While the Liberals failed to pick up increased support around the province, their numbers climbed in Nepean with Liberal candidate Tyler Watt coming in second place with around 33 per cent of the vote, or 15,012 ballots cast in his name. And despite starting his campaign late, Nepean NDP candidate Brian Double came in third place with 20 per cent of the vote, totalling 8,427 ballots cast in his name.
Many of the results from polling stations were very close. Excluding seniors homes and three apartment buildings, MacLeod won 26 of the 31 polls, with Watt winning the other five. In 2018, MacLeod won at all the polls.
Watt’s victories came at Half Moon Bay Public School, St. Mother Teresa High School, Longfields-Davidson Heights Secondary School, the Ottawa Torah Centre, and Knoxdale Public School.
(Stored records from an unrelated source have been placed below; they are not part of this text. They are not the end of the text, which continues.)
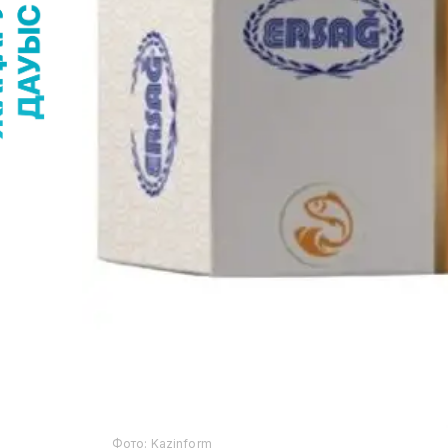
Фото: Kazinform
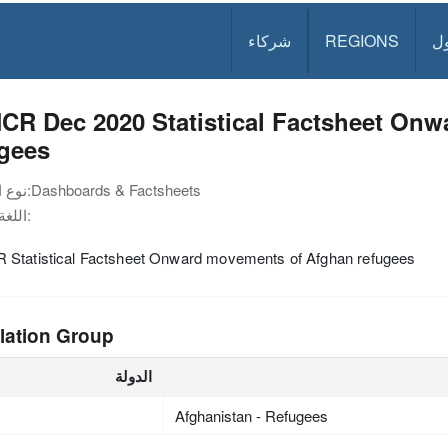
ل
REGIONS
شركاء
CR Dec 2020 Statistical Factsheet On
ugees
Dashboards & Factsheets
نوع الوثيقة:
اللغة:
Statistical Factsheet Onward movements of Afghan refugees
lation Group
الدولة
Afghanistan - Refugees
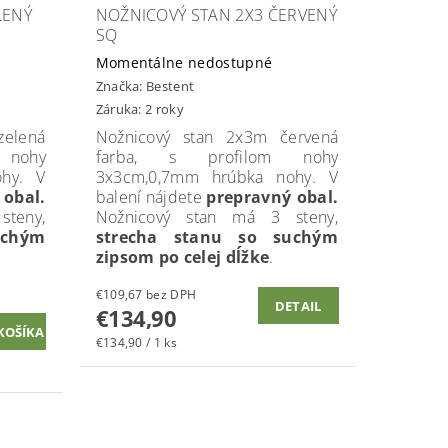
LENÝ
NOŽNICOVÝ STAN 2X3 ČERVENÝ
SQ
Momentálne nedostupné
Značka:
Bestent
Záruka: 2 roky
elená
Nožnicový stan 2x3m červená
 nohy
farba, s profilom nohy
hy. V
3x3cm,0,7mm hrúbka nohy. V
 obal.
balení nájdete
prepravný obal.
teny,
Nožnicový stan má 3 steny,
uchým
strecha stanu so suchým
zipsom po celej dĺžke
.
€109,67 bez DPH
DETAIL
€134,90
€134,90 / 1 ks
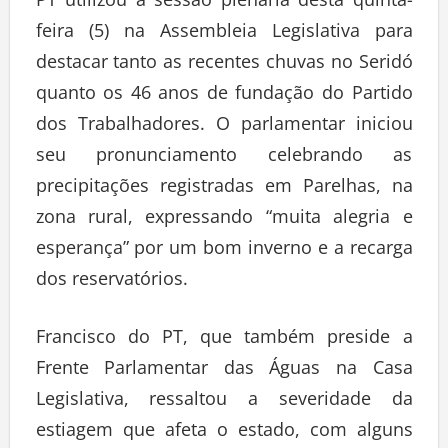
feira (5) na Assembleia Legislativa para
destacar tanto as recentes chuvas no Seridó
quanto os 46 anos de fundação do Partido
dos Trabalhadores. O parlamentar iniciou
seu pronunciamento celebrando as
precipitações registradas em Parelhas, na
zona rural, expressando “muita alegria e
esperança” por um bom inverno e a recarga
dos reservatórios.
Francisco do PT, que também preside a
Frente Parlamentar das Águas na Casa
Legislativa, ressaltou a severidade da
estiagem que afeta o estado, com alguns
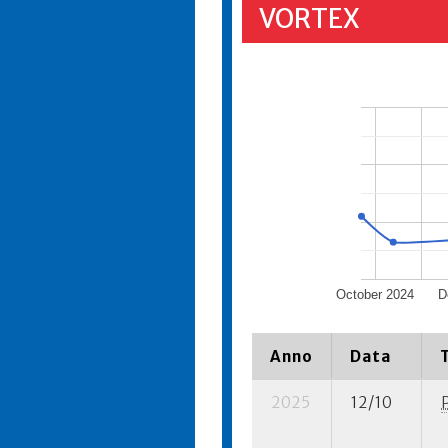
VORTEX
October 2024
D
Anno
Data
2025
12/10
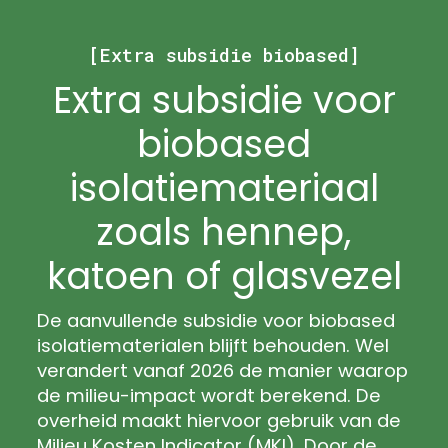
[Extra subsidie biobased]
Extra subsidie voor
biobased
isolatiemateriaal
zoals hennep,
katoen of glasvezel
De aanvullende subsidie voor biobased
isolatiematerialen blijft behouden. Wel
verandert vanaf 2026 de manier waarop
de milieu-impact wordt berekend. De
overheid maakt hiervoor gebruik van de
Milieu Kosten Indicator (MKI). Door de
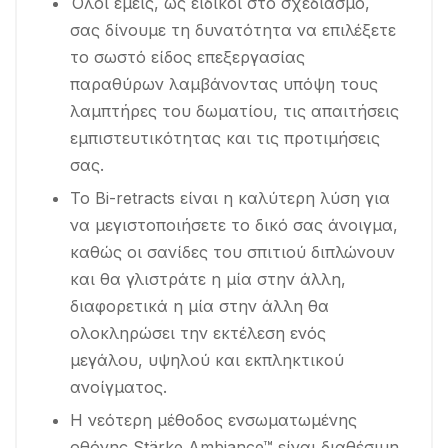
Όλοι εμείς, ως ειδικοί στο σχεδιασμό,
σας δίνουμε τη δυνατότητα να επιλέξετε
το σωστό είδος επεξεργασίας
παραθύρων λαμβάνοντας υπόψη τους
λαμπτήρες του δωματίου, τις απαιτήσεις
εμπιστευτικότητας και τις προτιμήσεις
σας.
Το Bi-retracts είναι η καλύτερη λύση για
να μεγιστοποιήσετε το δικό σας άνοιγμα,
καθώς οι σανίδες του σπιτιού διπλώνουν
και θα γλιστράτε η μία στην άλλη,
διαφορετικά η μία στην άλλη θα
ολοκληρώσει την εκτέλεση ενός
μεγάλου, υψηλού και εκπληκτικού
ανοίγματος.
Η νεότερη μέθοδος ενσωματωμένης
οθόνης Stärke Ambiance™ είναι διαθέσιμη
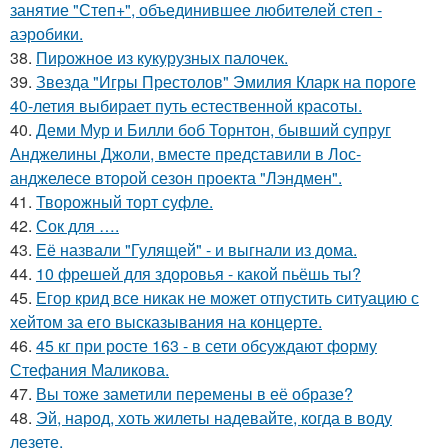
занятие "Степ+", объединившее любителей степ -
аэробики.
38.
Пирожное из кукурузных палочек.
39.
Звезда "Игры Престолов" Эмилия Кларк на пороге
40-летия выбирает путь естественной красоты.
40.
Деми Мур и Билли боб Торнтон, бывший супруг
Анджелины Джоли, вместе представили в Лос-
анджелесе второй сезон проекта "Лэндмен".
41.
Творожный торт суфле.
42.
Сок для ….
43.
Её назвали "Гулящей" - и выгнали из дома.
44.
10 фрешей для здоровья - какой пьёшь ты?
45.
Егор крид все никак не может отпустить ситуацию с
хейтом за его высказывания на концерте.
46.
45 кг при росте 163 - в сети обсуждают форму
Стефания Маликова.
47.
Вы тоже заметили перемены в её образе?
48.
Эй, народ, хоть жилеты надевайте, когда в воду
лезете.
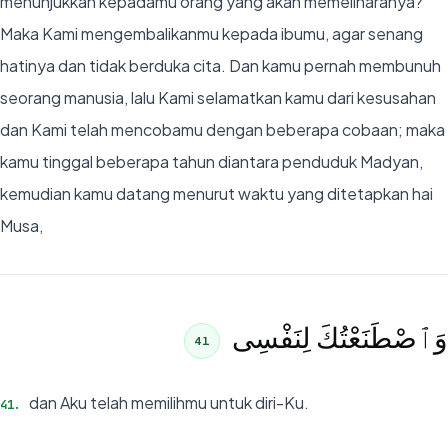
menunjukkan kepadamu orang yang akan memeliharanya?"
Maka Kami mengembalikanmu kepada ibumu, agar senang
hatinya dan tidak berduka cita. Dan kamu pernah membunuh
seorang manusia, lalu Kami selamatkan kamu dari kesusahan
dan Kami telah mencobamu dengan beberapa cobaan; maka
kamu tinggal beberapa tahun diantara penduduk Madyan,
kemudian kamu datang menurut waktu yang ditetapkan hai
Musa,
وَٱصْطَنَعْتُكَ لِنَفْسِى
41
dan Aku telah memilihmu untuk diri-Ku.
41
.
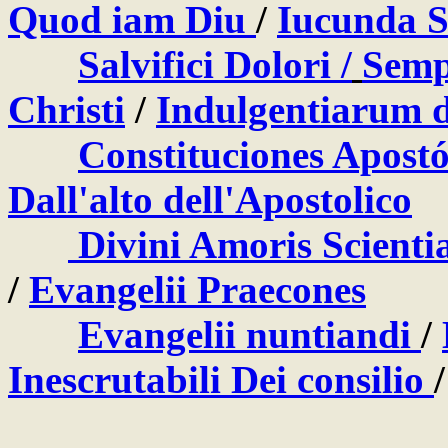
Quod iam Diu
/
Iucunda 
Salvifici Dolori /
Semp
Christi
/
Indulgentiarum d
Constituciones Apostó
Dall'alto dell'Apostolico
Divini Amoris Scienti
/
Evangelii Praecones
Evangelii nuntiandi
/
Inescrutabili Dei consilio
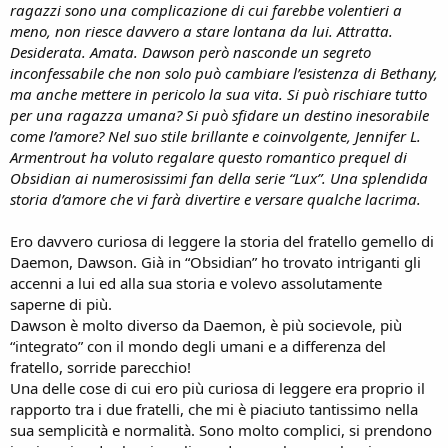
ragazzi sono una complicazione di cui farebbe volentieri a
meno, non riesce davvero a stare lontana da lui. Attratta.
Desiderata. Amata. Dawson però nasconde un segreto
inconfessabile che non solo può cambiare l’esistenza di Bethany,
ma anche mettere in pericolo la sua vita. Si può rischiare tutto
per una ragazza umana? Si può sfidare un destino inesorabile
come l’amore? Nel suo stile brillante e coinvolgente, Jennifer L.
Armentrout ha voluto regalare questo romantico prequel di
Obsidian ai numerosissimi fan della serie “Lux”. Una splendida
storia d’amore che vi farà divertire e versare qualche lacrima.
Ero davvero curiosa di leggere la storia del fratello gemello di
Daemon, Dawson. Già in “Obsidian” ho trovato intriganti gli
accenni a lui ed alla sua storia e volevo assolutamente
saperne di più.
Dawson è molto diverso da Daemon, è più socievole, più
“integrato” con il mondo degli umani e a differenza del
fratello, sorride parecchio!
Una delle cose di cui ero più curiosa di leggere era proprio il
rapporto tra i due fratelli, che mi è piaciuto tantissimo nella
sua semplicità e normalità. Sono molto complici, si prendono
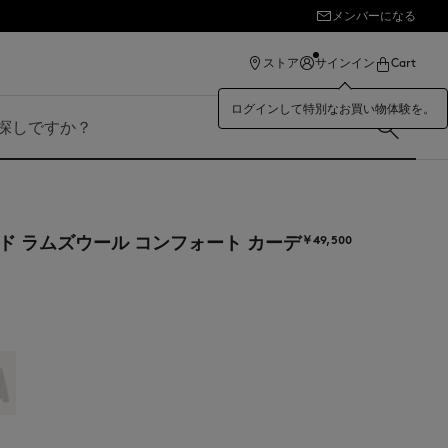
メンバーになる
イテムが最大50%OFF。
ストア
サインイン
Cart
ログインして特別なお買い物体験を。
ド ラムズウール コンフォート カーデ
￥49,500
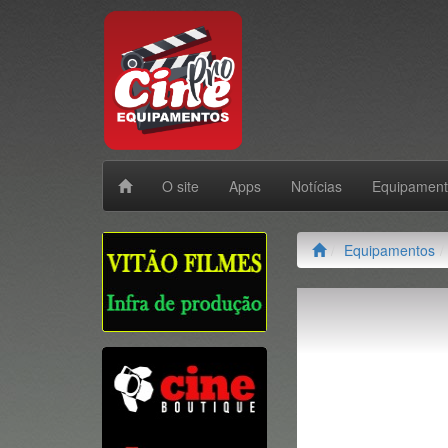
O site
Apps
Notícias
Equipamen
Equipamentos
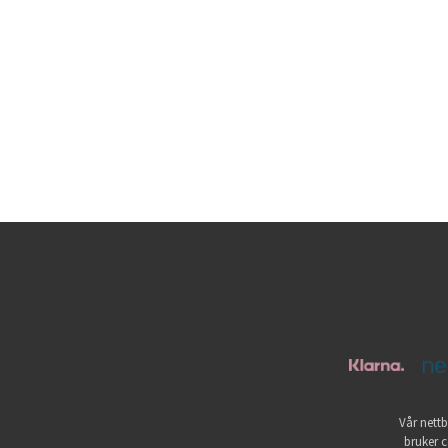
Vår nettb
bruker c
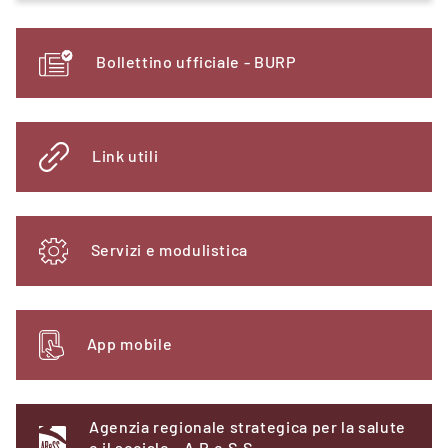
Bollettino ufficiale - BURP
Link utili
Servizi e modulistica
App mobile
Agenzia regionale strategica per la salute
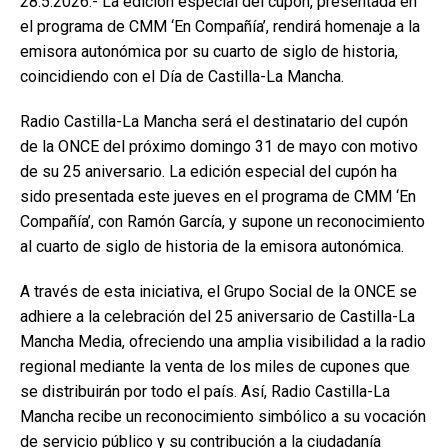
28.5.2026.- La edición especial del cupón, presentada en
el programa de CMM ‘En Compañía’, rendirá homenaje a la
emisora autonómica por su cuarto de siglo de historia,
coincidiendo con el Día de Castilla-La Mancha.
Radio Castilla-La Mancha será el destinatario del cupón
de la ONCE del próximo domingo 31 de mayo con motivo
de su 25 aniversario. La edición especial del cupón ha
sido presentada este jueves en el programa de CMM ‘En
Compañía’, con Ramón García, y supone un reconocimiento
al cuarto de siglo de historia de la emisora autonómica.
A través de esta iniciativa, el Grupo Social de la ONCE se
adhiere a la celebración del 25 aniversario de Castilla-La
Mancha Media, ofreciendo una amplia visibilidad a la radio
regional mediante la venta de los miles de cupones que
se distribuirán por todo el país. Así, Radio Castilla-La
Mancha recibe un reconocimiento simbólico a su vocación
de servicio público y su contribución a la ciudadanía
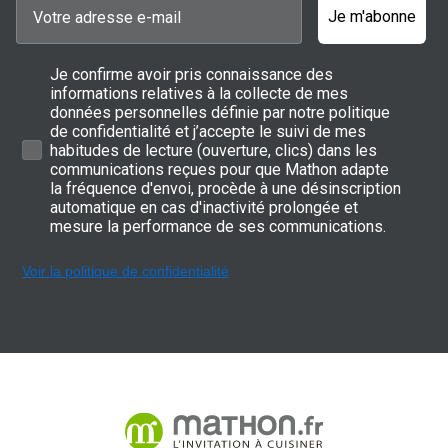
Je m'abonne
Je confirme avoir pris connaissance des
informations relatives à la collecte de mes
données personnelles définie par notre politique
de confidentialité et j’accepte le suivi de mes
habitudes de lecture (ouverture, clics) dans les
communications reçues pour que Mathon adapte
la fréquence d'envoi, procède à une désinscription
automatique en cas d'inactivité prolongée et
mesure la performance de ses communications.
Voir la politique de confidentialité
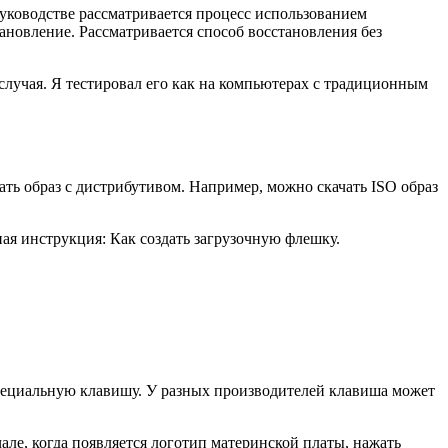
уководстве рассматривается процесс использованием
тановление. Рассматривается способ восстановления без
случая. Я тестировал его как на компьютерах с традиционным
ать образ с дистрибутивом. Например, можно скачать ISO образ
ая инструкция: Как создать загрузочную флешку.
пециальную клавишу. У разных производителей клавиша может
але, когда появляется логотип материнской платы, нажать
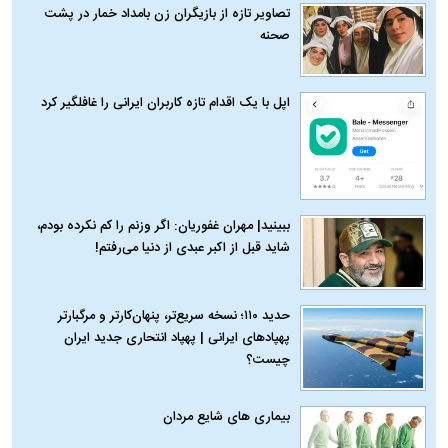
تصاویر تازه از بازیگران زن بامداد خمار در پشت
صحنه
اپل با یک اقدام تازه کاربران ایرانی را غافلگیر کرد
ببینید| مهران غفوریان: اگر وزنم را کم نکرده بودم،
شاید قبل از اکبر عبدی از دنیا می‌رفتم!
حدید ۱۱۰؛ نسخه سریع‌تر، پنهان‌کارتر و مرگبارتر
پهپادهای ایرانی | پهپاد انتحاری جدید ایران
چیست؟
بیماری‌ های شایع مردان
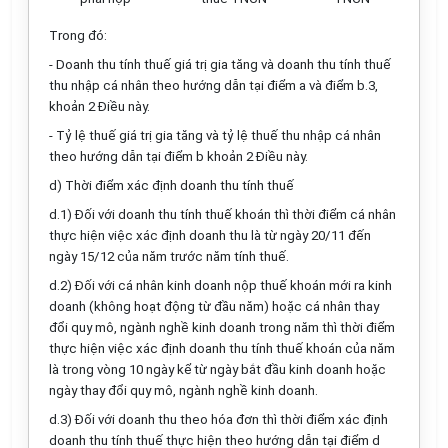
Trong đó:
- Doanh thu tính thuế
giá trị gia tăng
và doanh thu tính thuế
thu nhập cá nhân
theo hướng dẫn tại điểm a và điểm b.3,
khoản 2 Điều này.
- Tỷ lệ thuế
giá trị gia tăng
và tỷ lệ thuế
thu nhập cá nhân
theo hướng dẫn tại điểm b khoản 2 Điều này.
d) Thời điểm xác định doanh thu tính thuế
d.1) Đối với doanh thu tính thuế khoán thì thời điểm cá nhân
thực hiện việc xác định doanh thu là từ ngày 20/11 đến
ngày 15/12 của năm trước năm tính thuế.
d.2) Đối với cá nhân kinh doanh nộp thuế khoán mới ra kinh
doanh (không hoạt động từ đầu năm) hoặc cá nhân thay
đổi quy mô, ngành nghề kinh doanh trong năm thì thời điểm
thực hiện việc xác định doanh thu tính thuế khoán của năm
là trong vòng 10 ngày kể từ ngày bắt đầu kinh doanh hoặc
ngày thay đổi quy mô, ngành nghề kinh doanh.
d.3) Đối với doanh thu theo hóa đơn thì t
hời điểm xác định
doanh thu tính thuế
thực hiện theo hướng dẫn tại điểm d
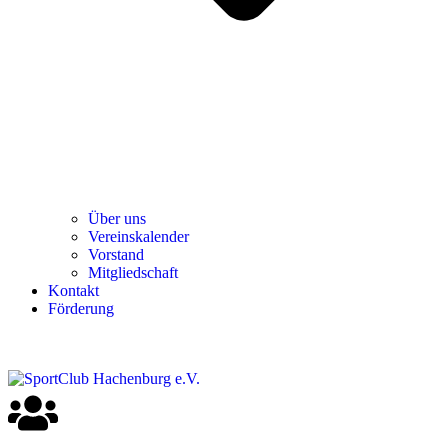
Über uns
Ver­einska­len­der
Vor­stand
Mit­glied­schaft
Kon­takt
För­de­rung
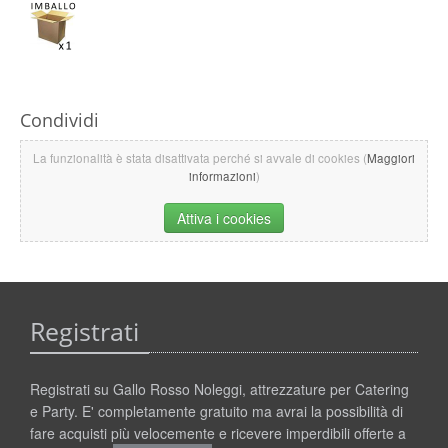
Condividi
La funzionalità è stata disattivata perché si avvale di cookies (
Maggiori
informazioni
)
Attiva i cookies
Registrati
Registrati su Gallo Rosso Noleggi, attrezzature per Catering
e Party. E' completamente gratuito ma avrai la possibilità di
fare acquisti più velocemente e ricevere imperdibili offerte a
MacLeod won three of the advance poll locations, with Watt winning two.
While MacLeod won an easy majority of polls, many were very close. She beat Watt by two votes at Michaelle Jean Elementary School and St. Luke Elementary School. She won by nine votes at St. Elizabeth Ann Seton; 11 votes at St. Andrew Elementary School, and 14 votes at St. Emily Catholic School.
While Watt pushed MacLeod in Barrhaven, his results were not there in Bells Corners, where NDP candidate Brian Double was second to MacLeod.
Since winning a sixth term as Nepean’s representative at Queen’s Park on June 2, Lisa MacLeod has been silent, not posting anything on her public social media pages or doing media interviews.
Media was barred entry from her campaign party on election night, and was not able to listen to MacLeod’s speech given to a small crowd behind locked doors. She snuck in through a back door, stayed for only a short time, and then left before the night was even over.
A now viral video of MacLeod’s campaign locking reporters out has been viewed on Twitter more than 167,000 times. The Nepean MPP also gave no interviews during the election cycle, and hasn’t made herself available since either.
It was however a historic night for the Progressive Conservatives who won a record-breaking 83 seats. A new cabinet is expected to be unveiled possibly as soon as later this month, with many new faces to choose from. After the election, Ontario Premier Doug Ford cautioned his caucus not to lobby him for a cabinet position. He said his team will sit down and do an evaluation.
Over the last four years MacLeod served as the minister in charge of community and social services for the first year of Ford’s reign, but then switched to the tourism, culture and sport portfolio after facing much backlash.
It did not take long on election night to see that the Progressive Conservative Party would win by a majority.
Premier Doug Ford’s party won 83 of the 124 seats at Queen’s Park. The NDP won 29, the Liberals won eight, and the Green Party won one. There was also an independent elected.
One of the biggest surprises of the night was the loss suffered by Liberal leader Stephen Del Duca, who lost the seat in his home riding of Vaughn.
Del Duca resigned as the leader of the provincial Liberal party. Shortly thereafter, Andrea Horvath resigned as the leader of the provincial NDP.
While the PCs dominated in Eastern Ontario, they only secured three of the eight seats in Ottawa. MacLeod won, along with Merrilee Fullerton in Kanata-Carleton and Goldie Ghamari in Carleton. Despite the crumbling of the Liberal party province-wide, they did have a surprisingly strong showing in Ottawa. Watt pushed MacLeod, who was considered a heavy favourite. While Ghamari was an easy winner in Carleton, Liberal candidate Tom Dawson won a couple of the polls in Riverside South by a narrow margin. The minor Liberal swing in Riverside South is consistent with the party’s popularity east of the Ottawa River. Re-elected MPPs John Fraser (Ottawa South), Stephen Blais (Orleans), Lucille Collard (Ottawa-Vanier) will make up three of the eight Liberals at Queen’s Park this term.
In Ottawa West-Nepean, Progressive Conservative incumbent Jeremy Roberts lost his seat to NDP candidate Chandra Pasma.